Show HN: WebRTC for the Curious – Go Beyond the APIs - Sean-Der
https://webrtcforthecurious.com/
======
Sean-Der
Hey HN! This is a book I am working on to help de-mystify WebRTC. It is
wonderful technology, but many find it hard to understand. Especially if you
don't have a telephony background. Before this I worked on
[https://github.com/pion/webrtc](https://github.com/pion/webrtc) and
[https://github.com/awslabs/amazon-kinesis-video-streams-
webr...](https://github.com/awslabs/amazon-kinesis-video-streams-webrtc-sdk-c)

This is a place to direct people instead of answering the same questions :)

\------

Come learn about the WebRTC specification and how all the protocols work in
depth, not just a tour of the APIs. The book is completely Open Source and
available at [https://github.com/webrtc-for-the-curious/webrtc-for-the-
cur...](https://github.com/webrtc-for-the-curious/webrtc-for-the-curious)

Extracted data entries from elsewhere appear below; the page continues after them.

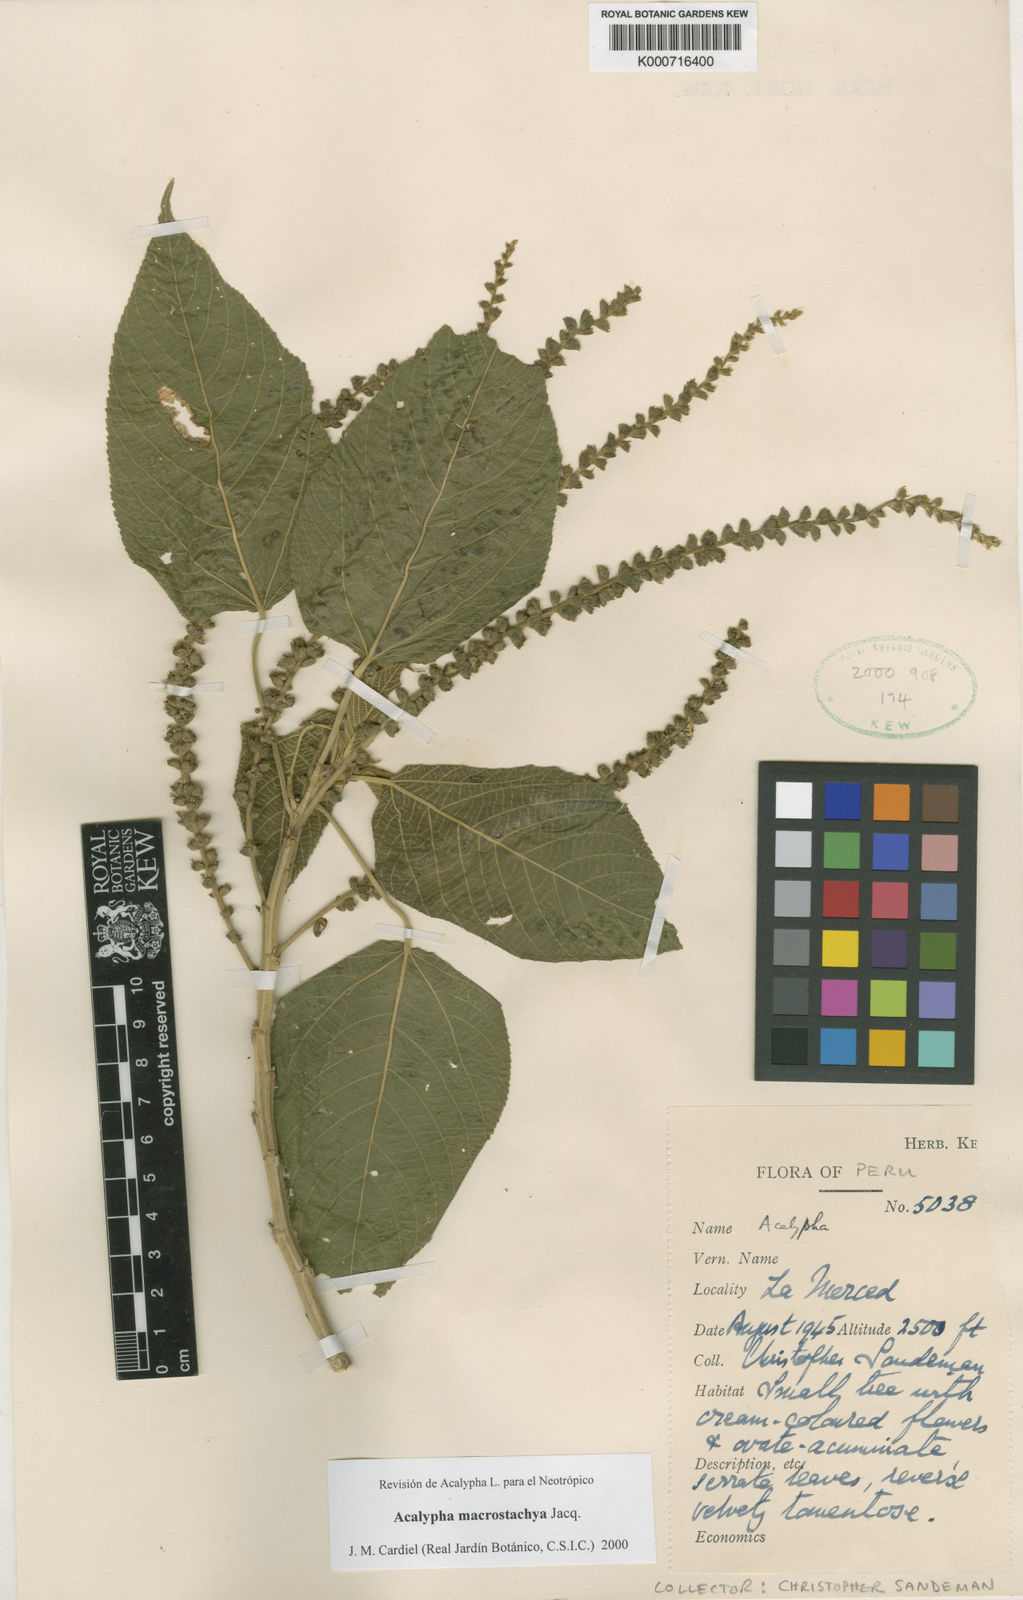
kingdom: Plantae
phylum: Tracheophyta
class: Magnoliopsida
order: Malpighiales
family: Euphorbiaceae
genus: Acalypha
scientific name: Acalypha macrostachya
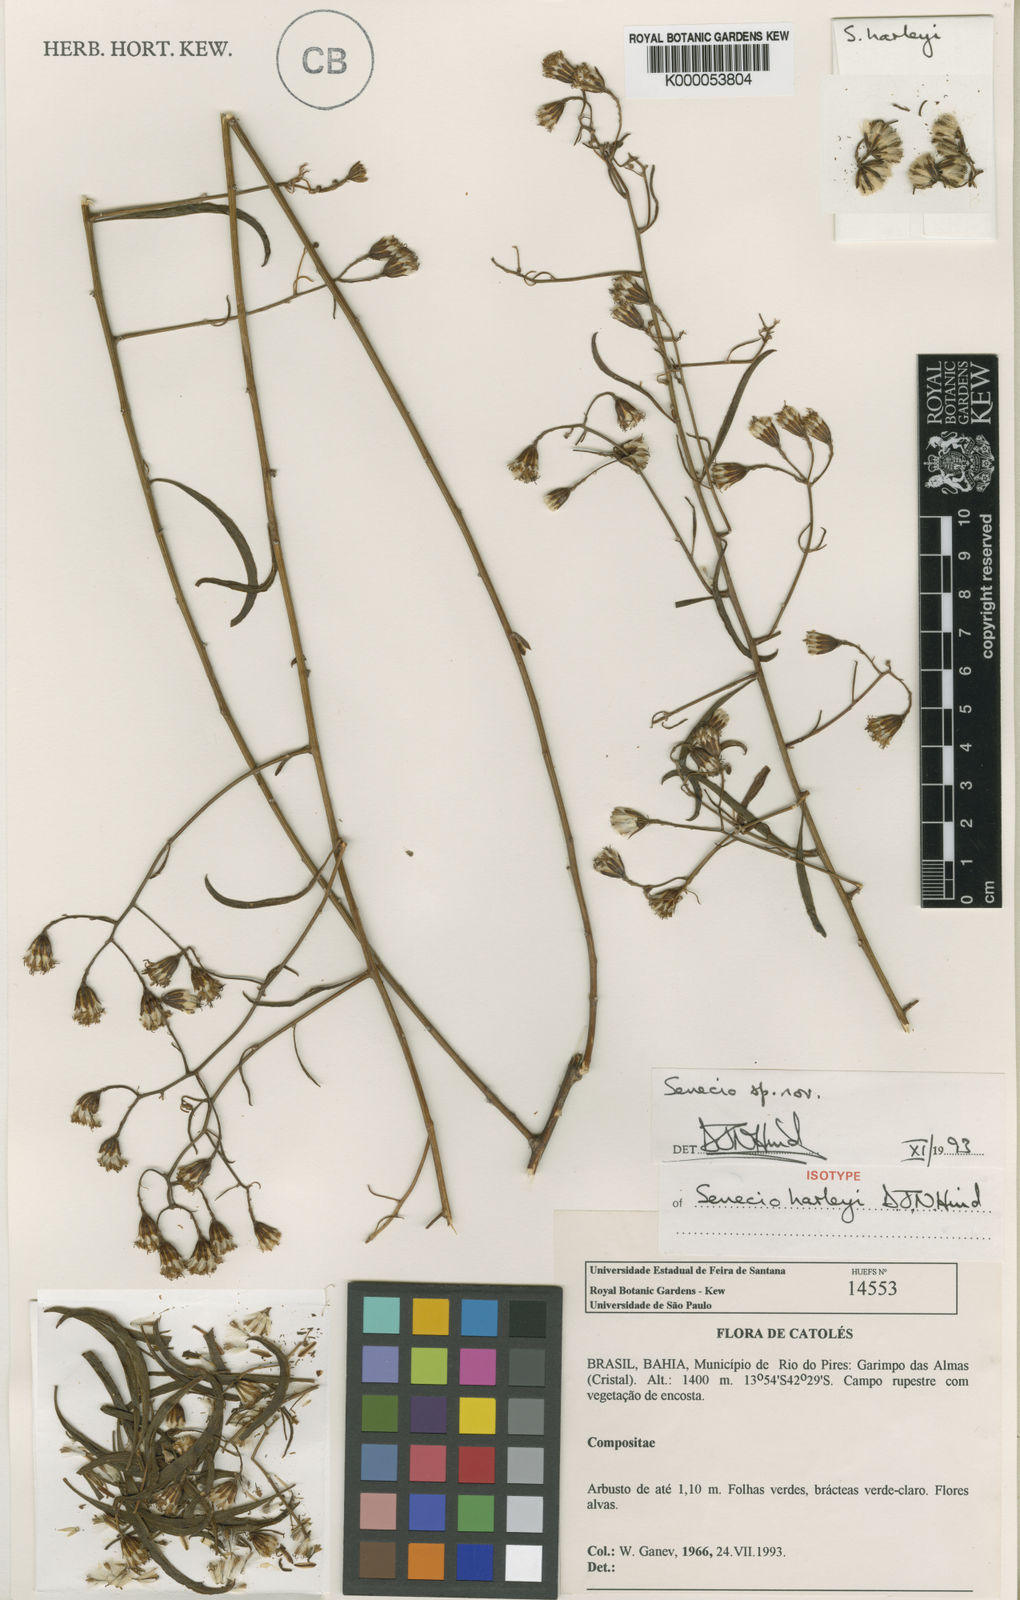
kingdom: Plantae
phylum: Tracheophyta
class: Magnoliopsida
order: Asterales
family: Asteraceae
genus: Senecio
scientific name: Senecio harleyi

Learn the full details of ICE, SCTP, DTLS, SRTP, and how they work together to
make up the WebRTC stack.

Hear how WebRTC implementers debug issues with the tools of the trade.

Listen to interviews with the authors of foundational WebRTC tech! Hear the
motivations and design details that pre-dated WebRTC by 20 years.

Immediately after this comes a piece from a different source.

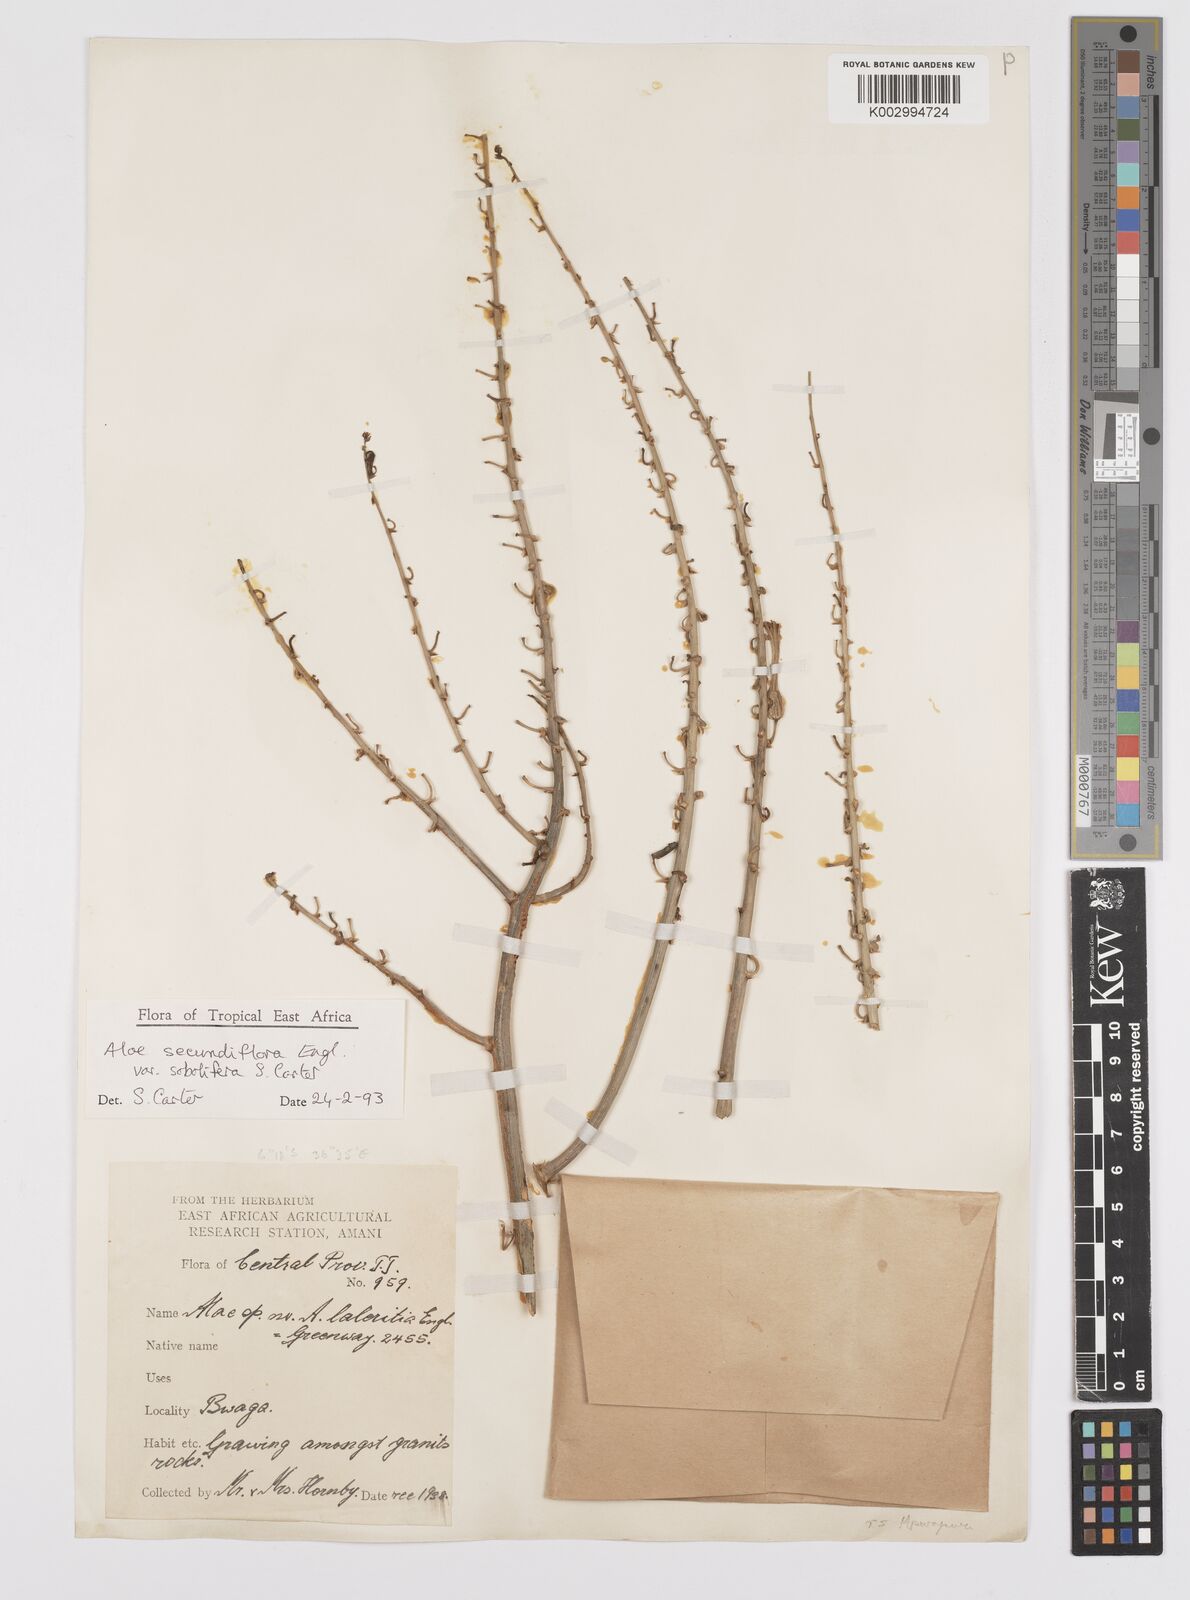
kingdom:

Explore the cutting edge of what people are building with WebRTC. Learn about
interesting use cases and how real-world applications get designed, tested and
implemented in production.

Written by developers who have written all of this from scratch. We learned it
the hard way, now we want to share it with you!

This book is vendor agnostic and multiple Open Source projects and companies
are involved. We would love to have you involved!